━━━━━ Texte

N°11 | Parfums, Poésie & Genre | Dossier majeur | Articles & témoignages / Poésie des aïeules | Voix & Voies de la sororité
Amitié féminine
Texte choisi, transcrit & brièvement présenté par Dina Sahyouni
Crédit photo : "Ruth and Naomi", St James, domaine public, no 1.
Brève présentation
Ce superbe récit d'amitié entre femmes est inspiré par la Bible et se trouve dans VIVIEN, Renée (1877-1909), La dame à la louve, Paris, Alphonse LEMERRE éditeur, 23-31, passage Choiseul, MDCCCCIV/1904, pp. 185-188.
Le recueil de contes appartient au domaine public et on peut le lire ou le télécharger sur la bibliothèque numérique Gallica (partie intégrante de la Bibliothèque Nationale de France).
À travers ce conte biblique de l'amitié au féminin entre deux femmes juives d'Orient, Renée Vivien tente de défaire le préjugé péjoratif sur les femmes qui les représente comme éduquées pour se querelle, se jalouser ou encore se haïr...
Le récit de l'amitié solide entre Ruth et Naomi donne à Renée Vivien l'opportunité historique de réhabiliter la capacité des femmes à devenir amies et à entretenir entre elles des relations humaines amicales faites de solidarité, d'entraide, de compréhension, d'affection, plus sincères et authentiques que celles des hommes (amitiés masculines transformées en fraternité. L'amitié désintéressée décrite dans ce conte ouvre la voie à la (voire annonce de ce que l'on qualifie désormais de) sororité.
Grâce à sa définition de l'amour amical ainsi que celui qui est défini par la vie, la correspondance et les œuvres poétiques de Marceline Desbordes-Valmore (voir ex. « L'amie » et le numéro du Journal Des Muses dédié à l'amour chez elle, 2022), les femmes ont de beaux exemples concrets de l'amour amical et de l'amitié au féminin qui peuvent donner naissance à la sororité.

━━━━━━━━━━
━━━━━ Données fournies

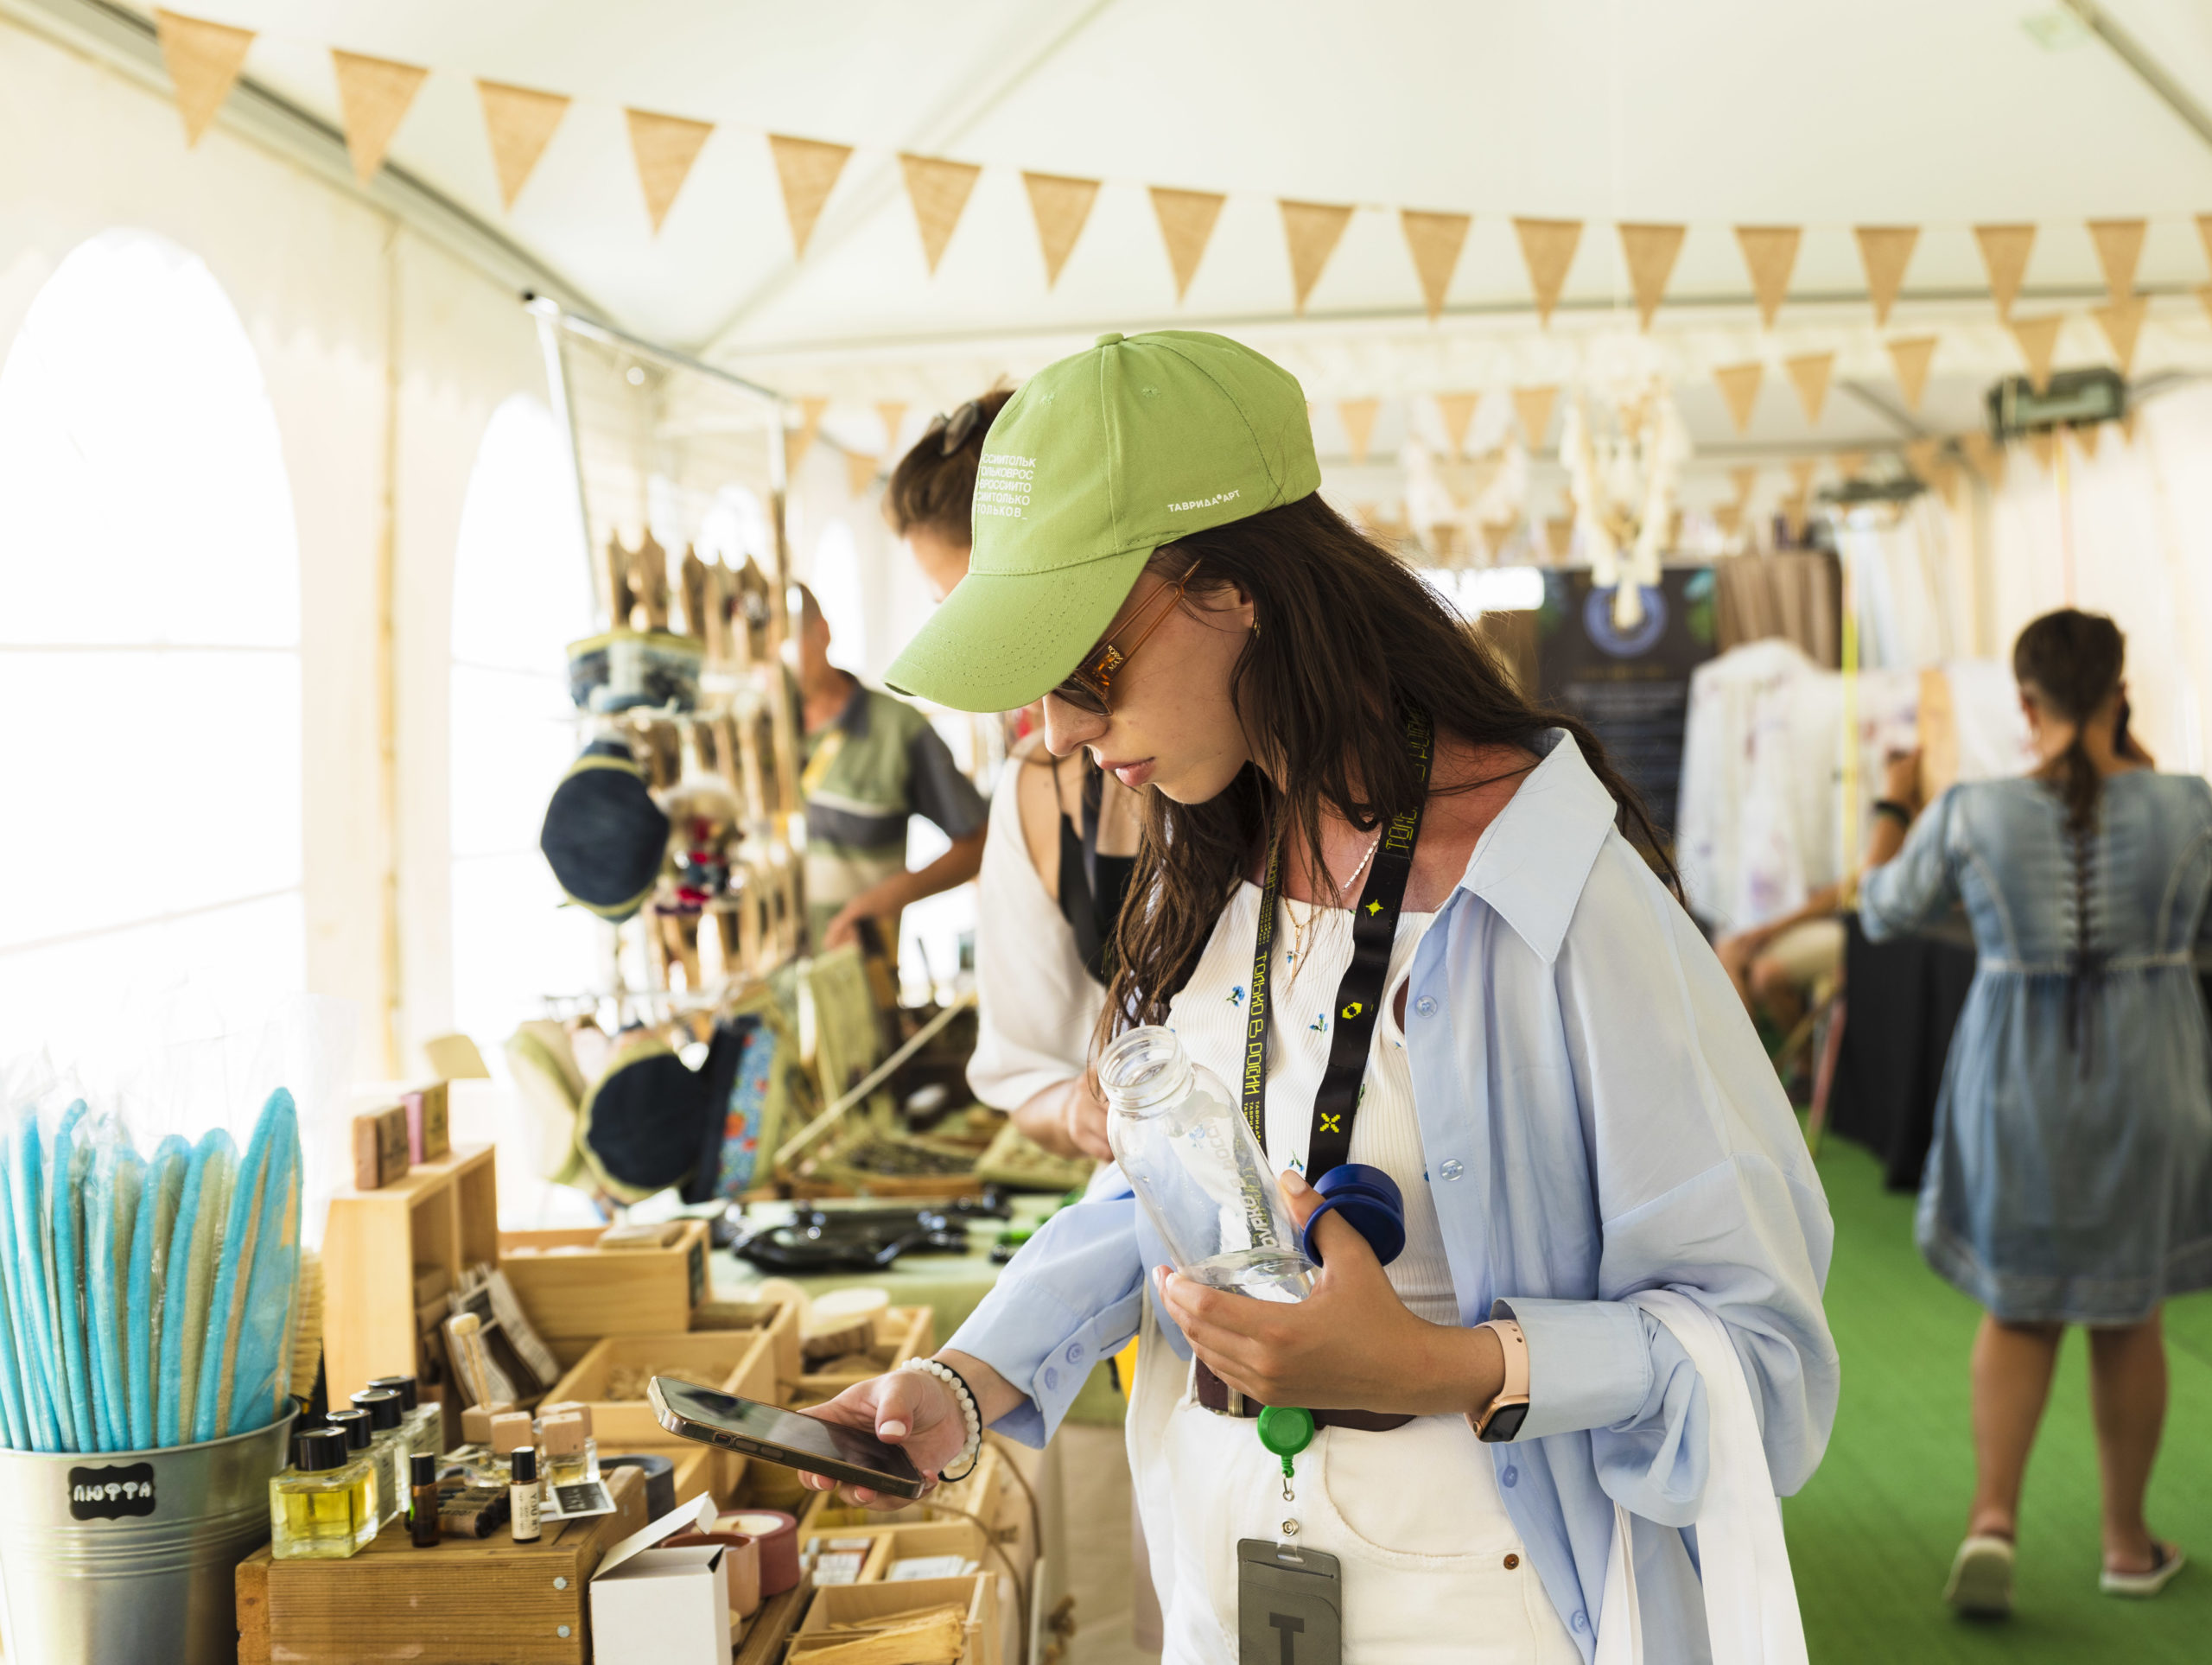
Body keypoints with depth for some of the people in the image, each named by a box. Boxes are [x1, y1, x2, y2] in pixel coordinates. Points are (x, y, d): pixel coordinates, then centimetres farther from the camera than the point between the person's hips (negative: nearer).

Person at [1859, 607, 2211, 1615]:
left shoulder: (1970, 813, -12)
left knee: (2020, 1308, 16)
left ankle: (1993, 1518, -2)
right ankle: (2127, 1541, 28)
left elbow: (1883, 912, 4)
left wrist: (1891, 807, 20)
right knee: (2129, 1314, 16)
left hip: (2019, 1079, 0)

━━━━━━━━━━
━━━━━ Données fournies

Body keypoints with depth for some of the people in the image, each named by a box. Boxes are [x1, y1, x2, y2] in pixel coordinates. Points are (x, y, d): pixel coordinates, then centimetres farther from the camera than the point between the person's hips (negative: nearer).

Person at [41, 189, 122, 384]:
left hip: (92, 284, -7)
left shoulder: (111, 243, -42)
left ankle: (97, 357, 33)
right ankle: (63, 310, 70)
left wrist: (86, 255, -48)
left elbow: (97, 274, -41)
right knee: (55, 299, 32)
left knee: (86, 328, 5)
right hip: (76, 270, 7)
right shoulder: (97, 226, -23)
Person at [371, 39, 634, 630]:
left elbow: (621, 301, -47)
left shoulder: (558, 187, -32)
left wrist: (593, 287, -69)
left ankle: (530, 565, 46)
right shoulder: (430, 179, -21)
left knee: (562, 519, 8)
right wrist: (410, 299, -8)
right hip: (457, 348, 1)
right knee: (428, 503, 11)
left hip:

━━━━━━━━━━
━━━━━ Données fournies

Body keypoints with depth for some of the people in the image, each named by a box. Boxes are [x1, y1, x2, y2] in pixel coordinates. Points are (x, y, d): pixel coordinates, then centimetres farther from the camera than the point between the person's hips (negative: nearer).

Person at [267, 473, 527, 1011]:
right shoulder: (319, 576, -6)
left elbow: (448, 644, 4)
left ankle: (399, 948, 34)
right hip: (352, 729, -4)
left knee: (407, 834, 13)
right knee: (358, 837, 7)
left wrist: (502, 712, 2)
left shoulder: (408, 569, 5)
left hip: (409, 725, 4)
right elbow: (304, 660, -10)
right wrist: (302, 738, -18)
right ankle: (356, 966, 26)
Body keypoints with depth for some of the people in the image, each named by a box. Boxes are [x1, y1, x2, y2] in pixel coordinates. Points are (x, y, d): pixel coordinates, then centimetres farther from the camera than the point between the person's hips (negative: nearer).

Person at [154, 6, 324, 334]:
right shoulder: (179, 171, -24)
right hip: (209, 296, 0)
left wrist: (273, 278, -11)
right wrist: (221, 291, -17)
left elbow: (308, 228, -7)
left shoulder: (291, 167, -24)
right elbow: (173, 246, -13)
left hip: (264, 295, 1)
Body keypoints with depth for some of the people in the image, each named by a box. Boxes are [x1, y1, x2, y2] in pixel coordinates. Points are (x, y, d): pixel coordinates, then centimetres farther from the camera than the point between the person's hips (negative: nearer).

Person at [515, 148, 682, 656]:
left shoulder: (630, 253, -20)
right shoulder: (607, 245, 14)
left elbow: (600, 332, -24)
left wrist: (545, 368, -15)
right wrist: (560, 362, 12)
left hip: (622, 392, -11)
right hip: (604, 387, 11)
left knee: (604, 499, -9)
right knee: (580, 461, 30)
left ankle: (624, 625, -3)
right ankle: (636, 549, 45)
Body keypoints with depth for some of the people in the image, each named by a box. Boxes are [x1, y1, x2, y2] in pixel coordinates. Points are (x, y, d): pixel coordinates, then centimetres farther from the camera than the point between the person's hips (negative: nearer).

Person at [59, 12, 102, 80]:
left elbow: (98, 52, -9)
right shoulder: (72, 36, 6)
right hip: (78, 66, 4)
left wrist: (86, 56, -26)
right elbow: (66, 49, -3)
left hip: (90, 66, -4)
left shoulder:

━━━━━━━━━━

**Questions sur documents:**
(1) Pouvez-vous traduire en anglais cette phrase du texte sur l'amitié féminine : « Le recueil de contes appartient au domaine public et on peut le lire ou le télécharger sur la bibliothèque numérique Gallica (partie intégrante de la Bibliothèque Nationale de France). » ?
(2) Pouvez-vous prolonger le texte sur l'amitié féminine en reprenant juste après sa dernière phrase ?
Les enregistrements constituent un matériau distinct du texte.

**Résultats des tâches:**
(1) The collection of tales is in the public domain and can be read or downloaded from the Gallica digital library (an integral part of the Bibliothèque Nationale de France).

(2)
Cette amitié a la musique bleue des "cithares" et le parfum d'une "violette" comme caractéristiques. Elle est également accessible à toutes celles qui l'attendent et la désirent ardemment. Le "parfum de violette" est probablement celui d'une sororité qui permet aux femmes d'apprendre de leurs expériences communes et de reconsidérer leurs capacités d'agir dans leurs sociétés respectives pour se libérer et valoriser leurs compétences. Renée Vivien dessine sous l'apparent attribut habituel acculé aux femmes de son l'époque, c'est-à-dire le "féminin", une structure sociale plus solide et puissante que la fraternité en employant toujours le vocabulaire connoté de son époque. Ainsi, son conte "L'amitié féminine" au titre et contenu apparemment inofensifs narrent une amitié féministe bien lucide, intergénérationnelle et ultra puissante qui dépasse de loin la notion de la fraternité et murmure celle à venir.. celle de la sororité.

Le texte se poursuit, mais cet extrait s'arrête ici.